# [SOLVED] LG Monitor died



## Ruthypie (Jan 26, 2012)

Hi,

I have been reading notes on various sites like kioskea.net and it looks like a pattern with LG monitors. I have a Flatron L1715S. I got it second hand so not expecting much, but it would hardly ever swtich on the first go. I had to switch the hard-drive off and on again to restart it and then the screen would come one. I recently moved and have not used it in about a month and now it does not switch on at all. I can hear the Windows chime in the background through the hard-rive tower, but the screen is completely black. Even the light that usually shows the screen is on or not in the bottom menu bar is off?
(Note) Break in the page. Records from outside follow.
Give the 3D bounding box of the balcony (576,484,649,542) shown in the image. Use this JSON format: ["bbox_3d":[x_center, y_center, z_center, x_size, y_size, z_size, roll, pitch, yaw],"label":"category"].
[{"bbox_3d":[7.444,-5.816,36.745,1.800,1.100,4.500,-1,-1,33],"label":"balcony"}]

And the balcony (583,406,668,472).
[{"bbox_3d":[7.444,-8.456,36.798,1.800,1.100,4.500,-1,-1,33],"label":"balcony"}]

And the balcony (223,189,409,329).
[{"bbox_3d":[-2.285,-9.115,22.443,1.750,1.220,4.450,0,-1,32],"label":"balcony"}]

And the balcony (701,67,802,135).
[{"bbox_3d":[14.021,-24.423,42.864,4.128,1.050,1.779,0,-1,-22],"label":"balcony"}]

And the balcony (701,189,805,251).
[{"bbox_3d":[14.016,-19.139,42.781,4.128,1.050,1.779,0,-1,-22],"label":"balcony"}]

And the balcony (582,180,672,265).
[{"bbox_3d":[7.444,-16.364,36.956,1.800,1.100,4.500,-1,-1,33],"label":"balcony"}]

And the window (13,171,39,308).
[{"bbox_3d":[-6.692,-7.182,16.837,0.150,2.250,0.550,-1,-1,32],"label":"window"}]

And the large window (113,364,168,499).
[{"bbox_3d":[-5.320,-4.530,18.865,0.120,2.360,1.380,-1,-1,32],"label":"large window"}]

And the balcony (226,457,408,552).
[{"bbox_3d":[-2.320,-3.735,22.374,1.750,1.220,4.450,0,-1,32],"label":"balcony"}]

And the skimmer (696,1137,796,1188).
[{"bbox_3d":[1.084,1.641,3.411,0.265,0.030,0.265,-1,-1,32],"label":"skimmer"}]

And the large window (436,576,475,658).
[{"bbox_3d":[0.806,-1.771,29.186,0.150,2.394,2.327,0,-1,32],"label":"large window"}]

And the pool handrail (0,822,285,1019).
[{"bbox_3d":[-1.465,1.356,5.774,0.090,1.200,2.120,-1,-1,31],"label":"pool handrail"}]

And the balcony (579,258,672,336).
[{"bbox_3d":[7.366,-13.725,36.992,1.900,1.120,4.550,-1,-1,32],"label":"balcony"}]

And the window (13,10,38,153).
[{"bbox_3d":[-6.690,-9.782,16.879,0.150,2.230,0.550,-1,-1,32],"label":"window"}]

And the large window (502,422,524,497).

What on earth? Does anyone have any suggestions other than get a new monitor?

Thanks in advance,
Ruth


----------



## Tyree (May 10, 2009)

*Re: LG Monitor died*

Are you sure the monitor is the problem? Try another monitor or try your monitor on another PC. Monitor prices are so low it is usually more cost efficient to replace than repair.
I use/sell Acer, Asus are very good and you can never go wrong with Samsung.


----------



## JimE (Apr 16, 2009)

*Re: LG Monitor died*

The monitor should power on without even being connected to the PC. And if the power LED isn't lighting up, it would appear the monitor is faulty.


----------



## Ruthypie (Jan 26, 2012)

*Re: LG Monitor died*

Hi, 
Thanks for the comments. I think as the light doesn't even come on now it must just be dead for good. I will look into those makes and get a new monitor.
Vry helpful as always!!:smile:


----------



## Tyree (May 10, 2009)

*Re: LG Monitor died*

You're welcome and good luck.


----------